To both alike the darkness and the day,

The sunshine and the flowers,

We draw sad comfort, thinking we obey

A deeper will than ours.


28

August 4, 1895.

The Dawn

Just another picture lingers with me, for no very defined reason. It was an August night; I had gone to rest with the wind sighing and buffeting against my windows, but when I awoke with a start, deep in the night, roused, it seemed, as by footsteps in the air and a sudden hollow calling of airy voices, it was utterly still outside. I drew aside my heavy tapestry curtain, and lo! it was the dawn. A faint upward gush of lemon-coloured light edged the eastern hills. The air as I threw the casement wide was unutterably sweet and cool.
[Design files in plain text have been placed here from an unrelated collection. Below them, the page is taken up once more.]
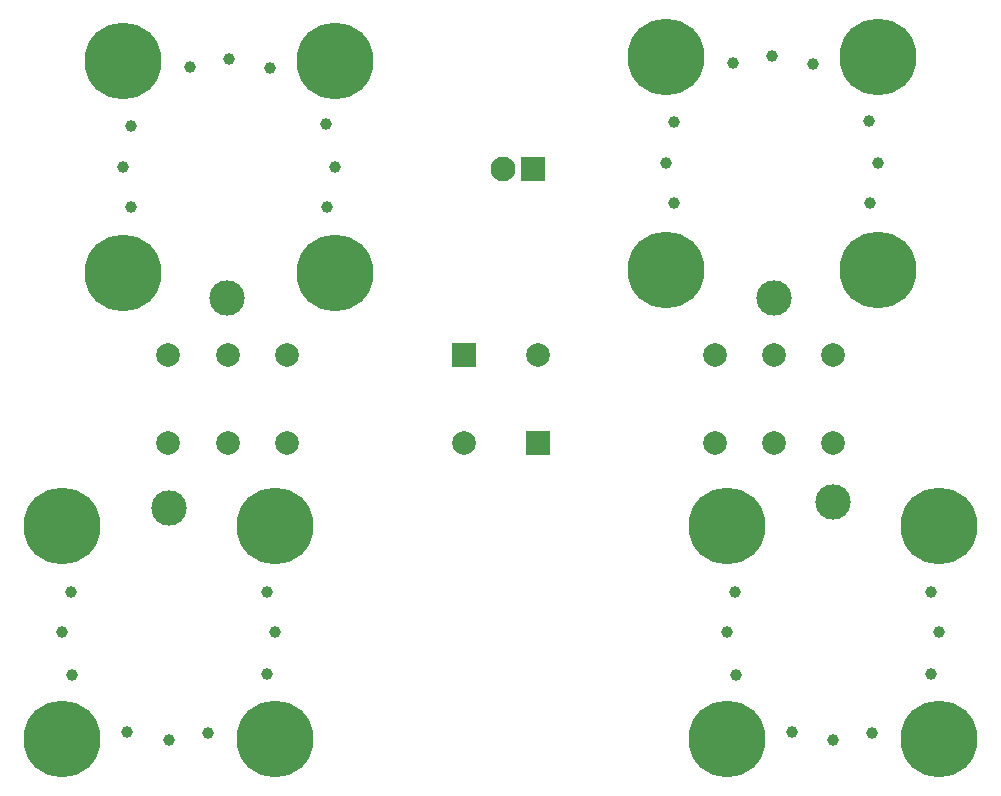
<source format=gbr>
%TF.GenerationSoftware,KiCad,Pcbnew,9.0.2-9.0.2-0~ubuntu24.04.1*%
%TF.CreationDate,2025-07-07T13:30:36-04:00*%
%TF.ProjectId,Transfer_G2RL,5472616e-7366-4657-925f-4732524c2e6b,rev?*%
%TF.SameCoordinates,Original*%
%TF.FileFunction,Soldermask,Bot*%
%TF.FilePolarity,Negative*%
%FSLAX46Y46*%
G04 Gerber Fmt 4.6, Leading zero omitted, Abs format (unit mm)*
G04 Created by KiCad (PCBNEW 9.0.2-9.0.2-0~ubuntu24.04.1) date 2025-07-07 13:30:36*
%MOMM*%
%LPD*%
G01*
G04 APERTURE LIST*
G04 Aperture macros list*
%AMRoundRect*
0 Rectangle with rounded corners*
0 $1 Rounding radius*
0 $2 $3 $4 $5 $6 $7 $8 $9 X,Y pos of 4 corners*
0 Add a 4 corners polygon primitive as box body*
4,1,4,$2,$3,$4,$5,$6,$7,$8,$9,$2,$3,0*
0 Add four circle primitives for the rounded corners*
1,1,$1+$1,$2,$3*
1,1,$1+$1,$4,$5*
1,1,$1+$1,$6,$7*
1,1,$1+$1,$8,$9*
0 Add four rect primitives between the rounded corners*
20,1,$1+$1,$2,$3,$4,$5,0*
20,1,$1+$1,$4,$5,$6,$7,0*
20,1,$1+$1,$6,$7,$8,$9,0*
20,1,$1+$1,$8,$9,$2,$3,0*%
G04 Aperture macros list end*
%ADD10C,2.000000*%
%ADD11R,2.000000X2.000000*%
%ADD12C,6.500000*%
%ADD13C,1.000000*%
%ADD14C,3.000000*%
%ADD15RoundRect,0.250001X0.799999X0.799999X-0.799999X0.799999X-0.799999X-0.799999X0.799999X-0.799999X0*%
%ADD16C,2.100000*%
G04 APERTURE END LIST*
D10*
%TO.C,K3*%
X114060000Y-96250000D03*
X114060000Y-103750000D03*
X119060000Y-96250000D03*
X119060000Y-103750000D03*
X109060000Y-96250000D03*
X109060000Y-103750000D03*
D11*
X134060000Y-96250000D03*
D10*
X134060000Y-103750000D03*
%TD*%
D12*
%TO.C,J8*%
X105185818Y-89343989D03*
D13*
X105185818Y-80343989D03*
D12*
X105185818Y-71343989D03*
D13*
X105885818Y-83743989D03*
X105885818Y-76843989D03*
X110885818Y-71843989D03*
X114185818Y-71243989D03*
X117685818Y-71943989D03*
X122385818Y-76743989D03*
X122485818Y-83743989D03*
D12*
X123185818Y-89343989D03*
D13*
X123185818Y-80343989D03*
D12*
X123185818Y-71343989D03*
%TD*%
D10*
%TO.C,K2*%
X160350000Y-103750000D03*
X160350000Y-96250000D03*
X155350000Y-103750000D03*
X155350000Y-96250000D03*
X165350000Y-103750000D03*
X165350000Y-96250000D03*
D11*
X140350000Y-103750000D03*
D10*
X140350000Y-96250000D03*
%TD*%
D14*
%TO.C,H1*%
X165328600Y-108712000D03*
%TD*%
D12*
%TO.C,J5*%
X151159818Y-89039189D03*
D13*
X151159818Y-80039189D03*
D12*
X151159818Y-71039189D03*
D13*
X151859818Y-83439189D03*
X151859818Y-76539189D03*
X156859818Y-71539189D03*
X160159818Y-70939189D03*
X163659818Y-71639189D03*
X168359818Y-76439189D03*
X168459818Y-83439189D03*
D12*
X169159818Y-89039189D03*
D13*
X169159818Y-80039189D03*
D12*
X169159818Y-71039189D03*
%TD*%
D14*
%TO.C,H4*%
X160300000Y-91440000D03*
%TD*%
%TO.C,H3*%
X109067600Y-109220000D03*
%TD*%
%TO.C,H2*%
X114046000Y-91440000D03*
%TD*%
D15*
%TO.C,J1*%
X139920000Y-80520000D03*
D16*
X137380000Y-80520000D03*
%TD*%
D12*
%TO.C,J6*%
X174328600Y-110751139D03*
D13*
X174328600Y-119751139D03*
D12*
X174328600Y-128751139D03*
D13*
X173628600Y-116351139D03*
X173628600Y-123251139D03*
X168628600Y-128251139D03*
X165328600Y-128851139D03*
X161828600Y-128151139D03*
X157128600Y-123351139D03*
X157028600Y-116351139D03*
D12*
X156328600Y-110751139D03*
D13*
X156328600Y-119751139D03*
D12*
X156328600Y-128751139D03*
%TD*%
%TO.C,J7*%
X118067600Y-110751139D03*
D13*
X118067600Y-119751139D03*
D12*
X118067600Y-128751139D03*
D13*
X117367600Y-116351139D03*
X117367600Y-123251139D03*
X112367600Y-128251139D03*
X109067600Y-128851139D03*
X105567600Y-128151139D03*
X100867600Y-123351139D03*
X100767600Y-116351139D03*
D12*
X100067600Y-110751139D03*
D13*
X100067600Y-119751139D03*
D12*
X100067600Y-128751139D03*
%TD*%
M02*

</source>
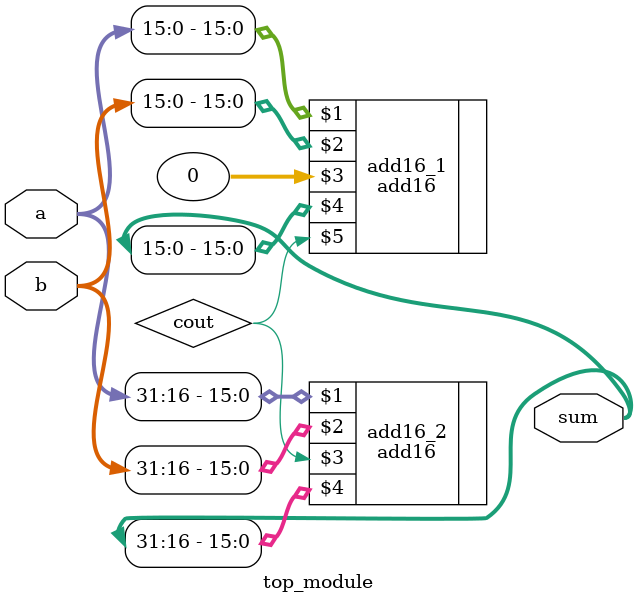
<source format=v>
module top_module(
    input [31:0] a,
    input [31:0] b,
    output [31:0] sum
);
    wire cout;
    add16 add16_1 ( a[15:0], b[15:0], 0, sum[15:0], cout);
    add16 add16_2 ( a[31:16], b[31:16], cout, sum[31:16]);

endmodule


</source>
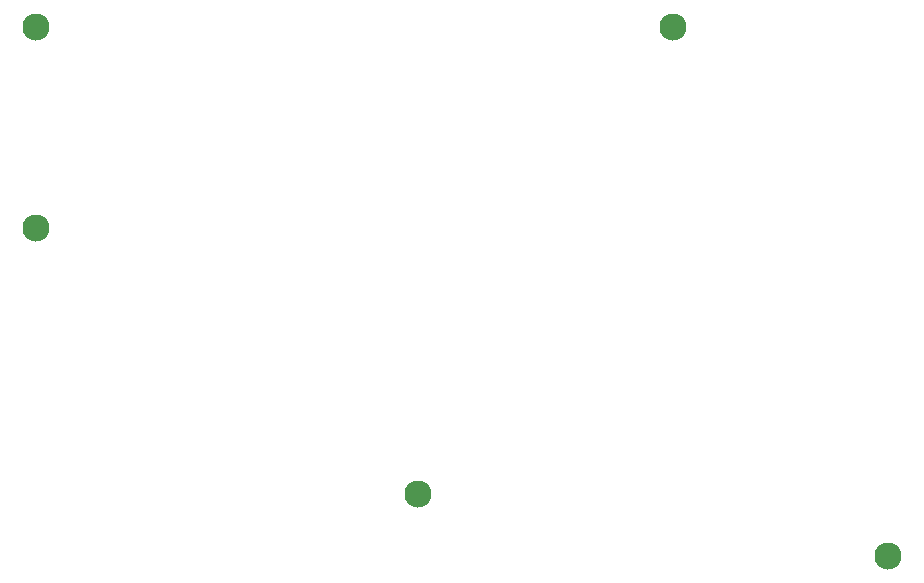
<source format=gbr>
%TF.GenerationSoftware,KiCad,Pcbnew,8.0.1*%
%TF.CreationDate,2024-12-01T13:42:11+09:00*%
%TF.ProjectId,frontplate,66726f6e-7470-46c6-9174-652e6b696361,0.2*%
%TF.SameCoordinates,Original*%
%TF.FileFunction,Soldermask,Bot*%
%TF.FilePolarity,Negative*%
%FSLAX46Y46*%
G04 Gerber Fmt 4.6, Leading zero omitted, Abs format (unit mm)*
G04 Created by KiCad (PCBNEW 8.0.1) date 2024-12-01 13:42:11*
%MOMM*%
%LPD*%
G01*
G04 APERTURE LIST*
%ADD10C,2.300000*%
G04 APERTURE END LIST*
D10*
%TO.C,MH2*%
X109000000Y-87250000D03*
%TD*%
%TO.C,MH3*%
X163000000Y-70250000D03*
%TD*%
%TO.C,MH1*%
X109000000Y-70250000D03*
%TD*%
%TO.C,MH4*%
X141400000Y-109775000D03*
%TD*%
%TO.C,MH5*%
X181186589Y-115013004D03*
%TD*%
M02*

</source>
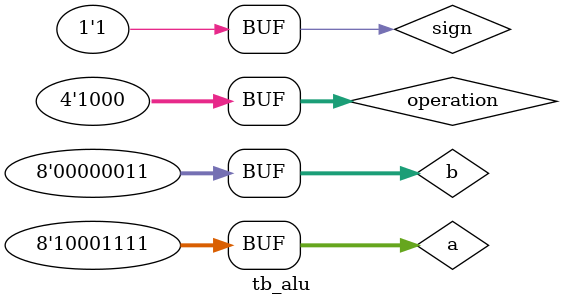
<source format=sv>

`timescale 1ns/100ps

`include "./alu.sv"

module tb_alu #(parameter N = 8); // parameterize the number of bits;
    //
    // ---------------- DECLARATIONS OF DATA TYPES ----------------
    //

    logic [N-1:0] a, b; // Inputs
    logic [3:0] operation; // Operation selector
    wire [N-1:0] result; // Output result
    logic sign; // signed bit
   //
   // ---------------- INSTANTIATE UNIT UNDER TEST (DUT) ----------------
   //
   alu #(.N(N)) dut (
        .a(a), 
        .b(b), 
        .operation(operation), 
        .result(result),
        .sign(sign) // signed bit
    );
   
   
    //
    // ---------------- INITIALIZE TEST BENCH ----------------
    //
    initial begin : initialize_variables
    end

    initial begin : dump_variables
      $dumpfile("tb_alu.vcd"); // for Makefile, make dump file same as module name
      $dumpvars(0, dut);
    end

    /*
    * display variables
    */
    initial begin: display_vars
        $monitor ($time, " ns | a=%b b=%b operation=%b sign=%b result=%b", a, b, operation, sign, result);
    end

    initial begin
        sign = 1'b0;
        a = 8'b00001111; 
        b = 8'b00000011; 

        for (int op = 0; op < 9; op++) begin
            operation = op[3:0];
            #10; 
        end


        sign = 1'b1;
        a = 8'b10001111;
        b = 4'b0011;
        for (int op = 0; op < 9; op++) begin
            operation = op[3:0];
            #10; 
        end

      
    end


    

endmodule


</source>
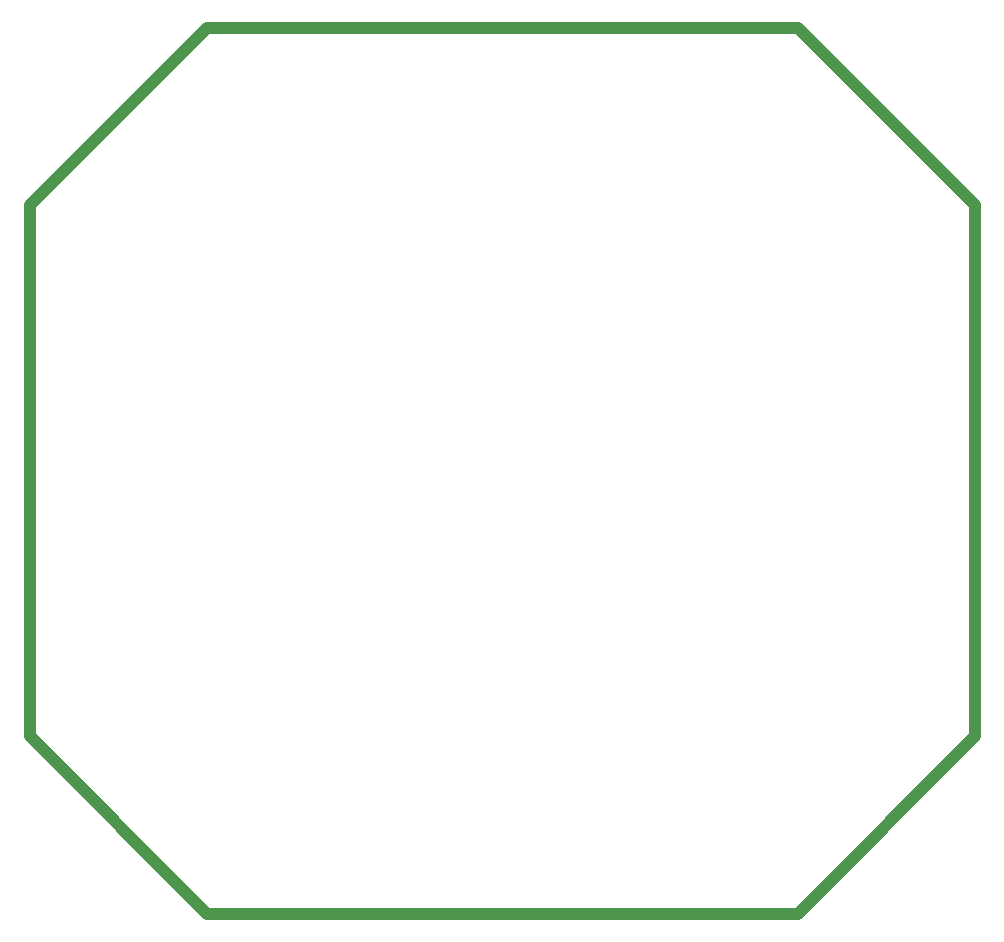
<source format=gbr>
%TF.GenerationSoftware,KiCad,Pcbnew,(5.1.9-0-10_14)*%
%TF.CreationDate,2021-02-25T13:49:12+00:00*%
%TF.ProjectId,SSR-PCB,5353522d-5043-4422-9e6b-696361645f70,rev?*%
%TF.SameCoordinates,Original*%
%TF.FileFunction,Profile,NP*%
%FSLAX46Y46*%
G04 Gerber Fmt 4.6, Leading zero omitted, Abs format (unit mm)*
G04 Created by KiCad (PCBNEW (5.1.9-0-10_14)) date 2021-02-25 13:49:12*
%MOMM*%
%LPD*%
G01*
G04 APERTURE LIST*
%TA.AperFunction,Profile*%
%ADD10C,1.000000*%
%TD*%
G04 APERTURE END LIST*
D10*
X-115000000Y0D02*
X-100000000Y-15000000D01*
X-165000000Y0D02*
X-180000000Y-15000000D01*
X-165000000Y-75000000D02*
X-180000000Y-60000000D01*
X-115000000Y-75000000D02*
X-100000000Y-60000000D01*
X-180000000Y-60000000D02*
X-180000000Y-15000000D01*
X-165000000Y-75000000D02*
X-115000000Y-75000000D01*
X-100000000Y-15000000D02*
X-100000000Y-60000000D01*
X-165000000Y0D02*
X-115000000Y0D01*
M02*

</source>
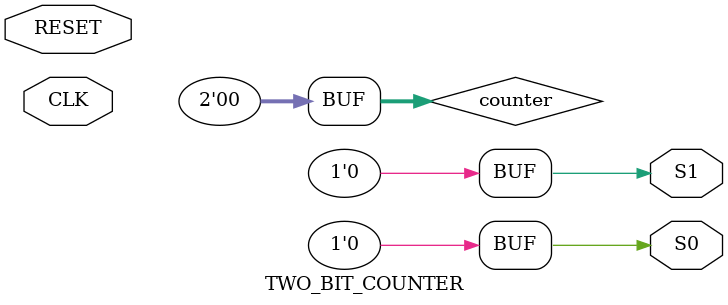
<source format=v>
`timescale 1ns/10ps

module TWO_BIT_COUNTER(input CLK, input RESET, output S0, output S1);
    reg [1:0]counter;

    initial
        counter = 2'b00;

    always @ (posedge CLK)
        counter = counter + 1;

    always @ (!RESET)
        counter = 0;

    assign S0 = counter[0];
    assign S1 = counter[1];
endmodule

</source>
In the faint light, over the roof of the great barn, I saw what I had seen a hundred times before, a quiet wood-end, upon which the climbing hedges converge. But now it seemed to lie there in a pure and silent dream, sleeping a light sleep, waiting contentedly for the dawn and smiling softly to itself. Over the fields lay little wreaths of mist, and beyond the wood, hills of faintest blue, the hills of dreamland, where it seems as if no harsh wind could blow or cold rain fall. I felt as though I stood to watch the stainless slumber of one I loved, and was permitted by some happy and holy chance to see for once the unuttered peace that earth enjoys in her lonely and unwatched hours. Too often, alas! one carries into the fairest scenes a turmoil of spirit, a clouded mind that breaks and mars the spell. But here it was not so; I gazed upon the hushed eyes of the earth, and heard her sleeping breath; and, as the height of blessing, I seemed myself to have left for a moment the past behind, to have no overshadowing from the future, but to live only in the inviolate moment, clear-eyed and clean-hearted, to see the earth in her holiest and most secluded sanctuary, unsuspicious and untroubled, bathed in the light and careless slumber of eternal youth, in that delicious oblivion that fences day from weary day.